The store is doing well, but Hootman says he isn't sure he would want to raise a child in Whitesburg, in part because schools are underfunded because of the population loss. And the downtown area is growing, certainly, but opening a business there isn’t a sure way to make money.
“I still think we are looking for that critical mass to keep things going. It kind of ebbs and flows,” he told me, from the quiet of the record store, where guitars and tapes and records were arranged in neat rows. “You think we have really got a lot of momentum going and going in the right direction and then a business will close or something.”
When I mentioned all the new businesses in town and asked a waitress at the local coffee shop whether she was optimistic about her kids growing up here, she was skeptical.
“What, my kids are going to work in a tattoo shop?” she asked me.
Roundabout Music Company, the new record store in Whitesburg (Alana Semuels)
But working in a tattoo shop—or any of the new businesses popping up in town—might be a very real career for some people, which wouldn't have been possible before.
Curtis Cress, 30, worked underground in the mines for seven years, until the volatility in the business made him want to get out to have a more stable career to help support his wife and four kids.
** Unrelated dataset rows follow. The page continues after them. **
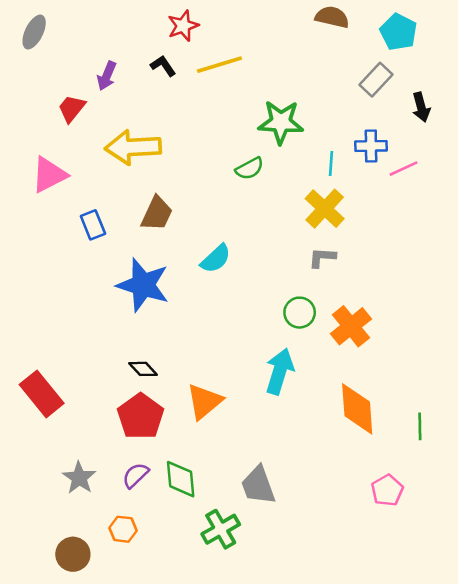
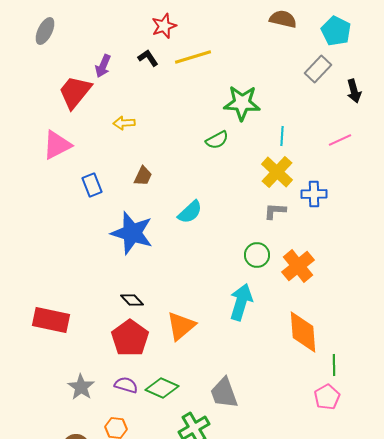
red trapezoid: (72, 108) -> (75, 92), size x1.5
blue cross: (371, 146) -> (314, 194), moved
yellow arrow: (133, 147) -> (124, 123), size x0.5
brown trapezoid: (157, 214) -> (143, 176), size x0.7
red rectangle: (42, 394) -> (51, 320), turned -39
green line: (420, 426) -> (334, 365), moved
purple semicircle: (136, 475) -> (126, 385), turned 60
green diamond: (181, 479) -> (162, 388), turned -60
Cress, who had always been interested in art, found an apprenticeship in John Haywood's tattoo parlor.
He lives 45 minutes away in Perry County, but the commute isn't a bad one for eastern Kentucky. Now, he's getting ready to get a license and start earning more money, and says he thinks he's found a career that suits him well. It wouldn't have been possible a decade ago.
Whitesburg "used to be this small, dried-up town with nothing going on," he said.
Haywood, the tattoo shop owner, isn't sure that Whitesburg has really turned the corner and become a thriving town again. He stillworries when local stores open and then close, and when coal miners come in and tell him they're leaving, or that they've lost their jobs.
But if he can be part of a new community that breathes life into a town that could have had a very different fate, he says, he'll know that his gamble worked out.
“Sometimes I wonder if being here was the right choice,” Haywood told me. “Then I tell myself that I hope that I'm a part of something, and that maybe one day this will be a great cultural mecca, and I'll be the old dude that was around when it wasn't.”